Enguerrand repoussa Girald mal à l'aise. Heureusement, l'aubergiste revenait déjà avec les assiettes.
- Serait-il possible de monter les deux autres assiettes dans la chambre ?
- Pas d'problème !
- La personne risque de mettre un peu de temps à ouvrir, elle dort encore.
L'aubergiste acquiesça et partit sans tarder en direction des chambres.
- Kriar, prévient Cyliana que l'aubergiste arrive avec les repas. Dis lui de mettre sa cape et de ne pas s'inquiéter si je ne remonte pas tout de suite.
- Je sais, j'ai suivi ta conversation avec Girald, j'ai déjà prévenu Cyliana.
- Prend aussi les mesures nécessaires pour que Prima ne puisse pas savoir qui se cache dans la chambre, on ne sait jamais !
- Je vais essayer, mais je te rappelle que ce n'est pas ma spécialité. Par contre, trouver ce qui se cache est la spécialité de Prima...

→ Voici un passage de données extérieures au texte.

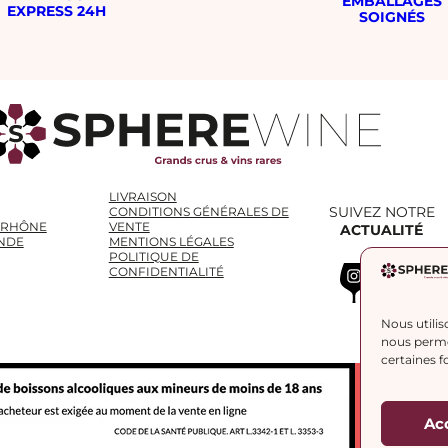
EMBALLAGES
EXPRESS 24H
SOIGNÉS
LIVRAISON
SUIVEZ NOTRE
CONDITIONS GÉNÉRALES DE
 RHÔNE
VENTE
ACTUALITÉ
NDE
MENTIONS LÉGALES
POLITIQUE DE
Instagram
WhatsApp
LinkedIn
CONFIDENTIALITÉ
Nous utilis
nous permet
certaines f
Ac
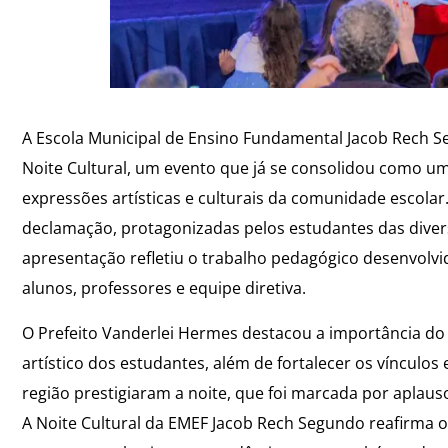
A Escola Municipal de Ensino Fundamental Jacob Rech Se
Noite Cultural, um evento que já se consolidou como u
expressões artísticas e culturais da comunidade escola
declamação, protagonizadas pelos estudantes das diver
apresentação refletiu o trabalho pedagógico desenvolvi
alunos, professores e equipe diretiva.
O Prefeito Vanderlei Hermes destacou a importância do
artístico dos estudantes, além de fortalecer os vínculos
região prestigiaram a noite, que foi marcada por aplau
A Noite Cultural da EMEF Jacob Rech Segundo reafirma 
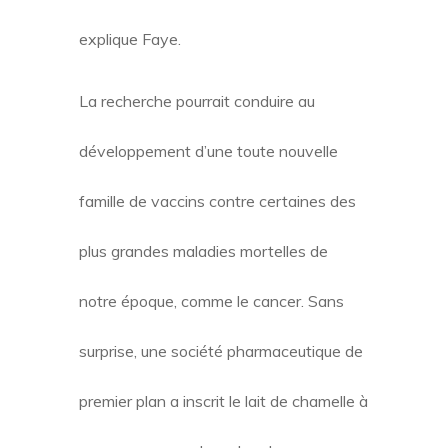
explique Faye.
La recherche pourrait conduire au
développement d’une toute nouvelle
famille de vaccins contre certaines des
plus grandes maladies mortelles de
notre époque, comme le cancer. Sans
surprise, une société pharmaceutique de
premier plan a inscrit le lait de chamelle à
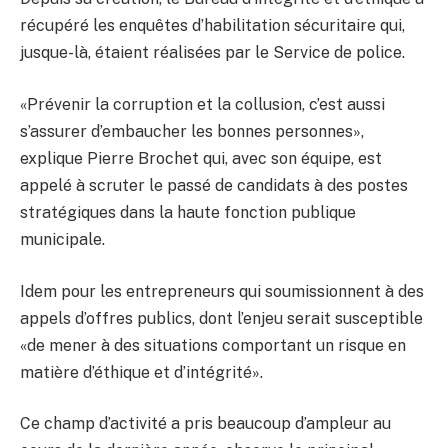
récupéré les enquêtes d’habilitation sécuritaire qui,
jusque-là, étaient réalisées par le Service de police.
«Prévenir la corruption et la collusion, c’est aussi
s’assurer d’embaucher les bonnes personnes»,
explique Pierre Brochet qui, avec son équipe, est
appelé à scruter le passé de candidats à des postes
stratégiques dans la haute fonction publique
municipale.
Idem pour les entrepreneurs qui soumissionnent à des
appels d’offres publics, dont l’enjeu serait susceptible
«de mener à des situations comportant un risque en
matière d’éthique et d’intégrité».
Ce champ d’activité a pris beaucoup d’ampleur au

- Je sais, mais fait quand même ton possible !
Girald ravi, prit son assiette et se dirigea vers sa table, attrapant au passage une chaise pour Enguerrand.
Enguerrand le suivit, prêt à prendre le temps qu'il faudrait pour que son ami décide de partir. Cependant, à peine fut-il installé, que Girald le questionna à nouveau.
- Alors, tu vas finir par me dire qui est cette troisième personne ?
- Je te signale que c'est plutôt à toi de me dire ce que tu fais ici ! Tu ne devrais pas être à Sautour ?
Girald le regarda quelques secondes. Enguerrand eut soudain l'impression de se retrouver face à Cyliana, quand elle hésitait à lui répondre.